The Bank of Japan (BOJ) remains committed to its rate-hike stance despite growing concerns over the economic impact of U.S. tariff policy, according to Deputy Governor Shinichi Uchida. Speaking to parliament on Tuesday, Uchida said the BOJ expects wages and prices in Japan to continue rising, supported by a tight labor market and companies passing on higher costs.
Although the BOJ acknowledges that U.S. tariffs, spearheaded by President Donald Trump, could dampen Japan’s export-driven growth, Uchida emphasized that monetary tightening would continue if inflation and the broader economy improve as forecast. He noted that while inflation expectations may stagnate in the short term, structural labor shortages will likely sustain upward wage pressures.
At its latest meeting on May 1, the BOJ held its benchmark rate steady at 0.5% but slashed growth projections, citing uncertainty from trade tensions. However, minutes from the meeting showed that some policymakers remain open to resuming rate hikes if U.S.-China trade relations stabilize.
One board member stressed the importance of flexibility, suggesting the BOJ should act swiftly to resume rate increases if external conditions improve. Another warned that Japan's economic outlook remains highly sensitive to shifts in global trade dynamics, especially U.S. tariff decisions.
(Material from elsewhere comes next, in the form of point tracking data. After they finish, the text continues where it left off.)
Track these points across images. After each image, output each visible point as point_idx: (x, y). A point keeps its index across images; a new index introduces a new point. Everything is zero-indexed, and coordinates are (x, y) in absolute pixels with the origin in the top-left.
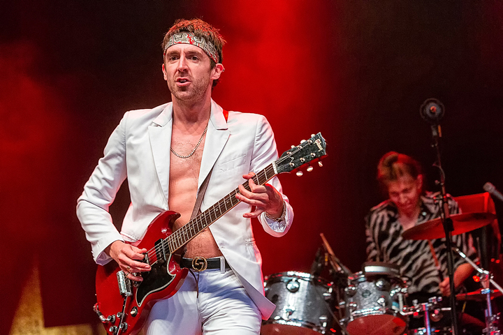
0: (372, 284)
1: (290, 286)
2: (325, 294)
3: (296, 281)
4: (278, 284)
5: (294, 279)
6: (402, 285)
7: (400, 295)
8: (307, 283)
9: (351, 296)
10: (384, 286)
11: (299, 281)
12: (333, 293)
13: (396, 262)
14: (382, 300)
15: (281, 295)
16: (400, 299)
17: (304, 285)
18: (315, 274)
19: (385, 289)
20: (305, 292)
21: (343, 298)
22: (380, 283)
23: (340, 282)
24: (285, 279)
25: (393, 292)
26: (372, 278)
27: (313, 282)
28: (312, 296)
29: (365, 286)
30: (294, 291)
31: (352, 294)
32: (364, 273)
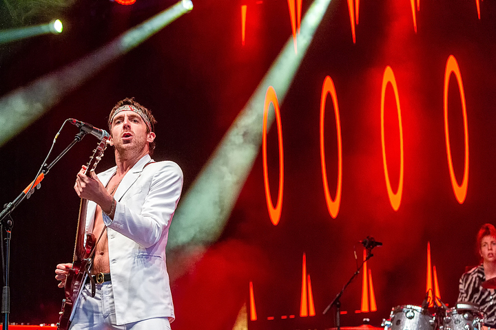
0: (461, 316)
1: (408, 315)
2: (431, 321)
3: (412, 312)
4: (400, 313)
5: (411, 310)
6: (481, 317)
7: (479, 324)
8: (419, 313)
9: (448, 323)
10: (469, 317)
11: (415, 311)
12: (436, 321)
13: (484, 309)
14: (467, 326)
15: (402, 320)
16: (479, 326)
17: (417, 314)
18: (424, 308)
19: (470, 319)
20: (418, 319)
21: (442, 324)
22: (466, 315)
23: (440, 313)
24: (405, 310)
25: (475, 322)
26: (461, 312)
27: (423, 313)
28: (422, 322)
29: (457, 317)
30: (411, 318)
31: (448, 322)
32: (456, 308)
The BOJ is also set to review its bond tapering strategy in June. With long-term yields rising, board members highlighted the need to reassess liquidity across bond maturities. The current tapering plan extends through March 2026, but a revised roadmap for fiscal 2026 and beyond is expected.
Despite near-term headwinds, the BOJ maintains its medium-term inflation target of 2%, underscoring its willingness to act should price and wage growth gain traction amid shifting global conditions.